Quarterly filing dates
Form 369 is filed quarterly, which means that companies must be aware of the deadlines for filing this return.
The filing dates are as follows:
- First quarter (January to March): Until 30 April.
- Second quarter (April to June): Until 31 July.
- Third quarter (July to September): Until 31 October.
- Fourth quarter (October to December): Until 31 January of the following year.
It is essential that companies comply with these 369 deadlines to avoid surcharges and fines from the Tax Agency.
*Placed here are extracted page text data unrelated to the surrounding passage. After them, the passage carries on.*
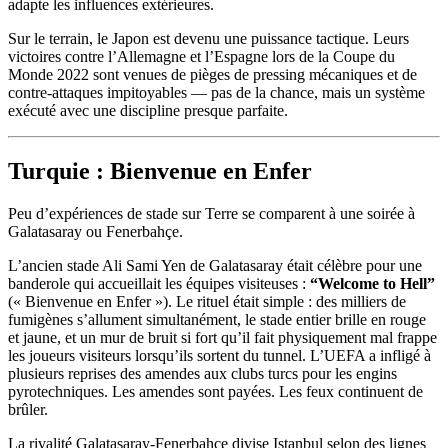
adapte les influences extérieures.
Sur le terrain, le Japon est devenu une puissance tactique. Leurs
victoires contre l’Allemagne et l’Espagne lors de la Coupe du
Monde 2022 sont venues de pièges de pressing mécaniques et de
contre-attaques impitoyables — pas de la chance, mais un système
exécuté avec une discipline presque parfaite.
Turquie : Bienvenue en Enfer
Peu d’expériences de stade sur Terre se comparent à une soirée à
Galatasaray ou Fenerbahçe.
L’ancien stade Ali Sami Yen de Galatasaray était célèbre pour une
banderole qui accueillait les équipes visiteuses :
“Welcome to Hell”
(« Bienvenue en Enfer »). Le rituel était simple : des milliers de
fumigènes s’allument simultanément, le stade entier brille en rouge
et jaune, et un mur de bruit si fort qu’il fait physiquement mal frappe
les joueurs visiteurs lorsqu’ils sortent du tunnel. L’UEFA a infligé à
plusieurs reprises des amendes aux clubs turcs pour les engins
pyrotechniques. Les amendes sont payées. Les feux continuent de
brûler.
La rivalité Galatasaray-Fenerbahçe divise Istanbul selon des lignes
Missing any of these deadlines can result in tax complications that could affect business operations.
Status of taxpayers
The obligation to file Form 369 falls on those companies whose invoicing to final consumers in other EU countries exceeds 10,000 euros per year.
This includes both e-commerce companies and digital service providers.
Specific conditions include:
- Businesses making sales through their website to individuals in the EU.
- Businesses offering digital services to consumers in EU Member States.
Businesses that do not reach this threshold are not required to file Form 369 and may continue to file VAT returns with Form 303, as they did previously.
Consequences of non-compliance
Failure to file Form 369 within the stipulated deadlines can lead to various repercussions.
The most common consequences are:
- Fines and surcharges: The Tax Agency imposes penalties that can range from a percentage of the undeclared VAT to fixed fines for failure to file.
- Loss of entitlement: Non-compliant companies may lose access to favourable tax regimes.
- Tax demands and inspections: Non-compliance may result in more exhaustive tax audits, which could damage the stability and reputation of the company.
It is therefore crucial that companies keep a close eye on their tax obligations when filing Form 369 to avoid any legal or financial complications.
Form 369 In a nutshell
If you sell in Europe and in one country or in total you exceed the €10,000 barrier, the following quarter you will have to declare the VAT of those countries.
In other words, you will have to know the VAT of all the countries in which you sell and put it on your declaration form 369.
In other words, up to 10.000 1000 € your customers pay you the Spanish VAT and if you exceed that limit, your customers will have to pay you the VAT of where your customer is from.